Once, when I was still an undergraduate, she sent me to sub for her. I will never forget the pride I felt in being asked to do so, in being trusted by someone I admired. That was my first time standing in front of a classroom. Without that experience, I may never have become a professor.
Through the years, I've had to write essays about my teaching style. I realize how much of my teaching style is very much like my mentor's. I definitely adopted the elements that made the biggest impact on my own learning. I use those in my classroom now. I aim to be a mentor to students, because I know how much it meant to me. My $48,000 in student loans paid to make that relationship possible.
Using Student Loans To Buy Access to Experts
In a sense, you're paying for curated reading lists from subject matter experts. When I put together course materials for my own classes, I think, “Would students be able to find this article or book on their own?” Well, sure, they could. It might take them fifteen years of library and Internet searches, though. That's about how long it took me to assemble the various readings, place them in just the right order, and articulate the thread that sews them all together. It took me that long to design the course, after all the years of studying the subject.
I learned to develop such courses from the experts to which I had access. I watched my professors. I studied their syllabi. I've reflected on their teaching styles. I had several years devoted to learning how to know what I know and how to do what I do.
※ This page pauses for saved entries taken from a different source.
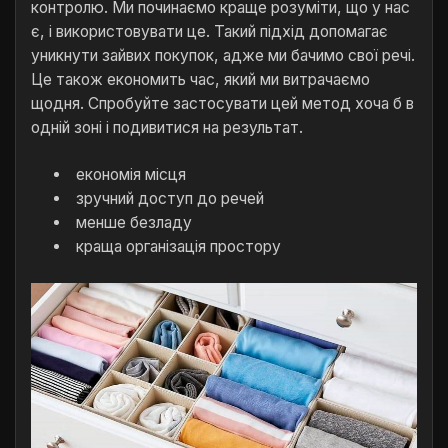
контролю. Ми починаємо краще розуміти, що у нас
є, і використовувати це. Такий підхід допомагає
уникнути зайвих покупок, адже ми бачимо свої речі.
Це також економить час, який ми витрачаємо
щодня. Спробуйте застосувати цей метод хоча б в
одній зоні і подивитися на результат.
економія місця
зручний доступ до речей
менше безладу
краща організація простору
I still sometimes Google professors I remember well and look at the courses they're teaching now. I swoon over their syllabi and reading lists when I happen upon them. If they've written something new, I buy it. I miss having such easy access to the people who have devoted their lives to pursuing their particular subjects. I paid $48,000 in student loans to have that access.
Using Student Loans To Learn How to Learn
The big argument for pursuing liberal arts degrees and taking general education courses is that by doing so, you will learn how to learn.
I teach popular culture and humanities courses – the kinds of classes that a lot of people might think are impractical, indulgent, or a waste of precious time. I can always defend these courses by explaining that they exist as a different point of entry for understanding how you learn and how you make sense of the world. Undergraduate students are typically already interested in popular culture, so using that as a lens to examine larger issues seems like a win-win. Writing about humanities can easily become a transferable skill. If you can write about one difficult subject, you can write about another.
If you learn anything during your time in school, it should be to learn how to learn. It's hard to put a price on such a capability. At $48,000 in student loans, I think it's a steal.
Plenty of students have more than $48,000 in student loan debt. Plenty of students have less. The idea is to think about what you're really buying. An education is a lot of things, and tuition these days is a lot of dollars. Be sure you know what your student loans are paying for. If you feel like you're not getting your money's worth, then revisit this list. Network more. Add a second major for an additional credential. Find a mentor. Make a memory.
Make it worth every penny.
What did you use your student loans to buy?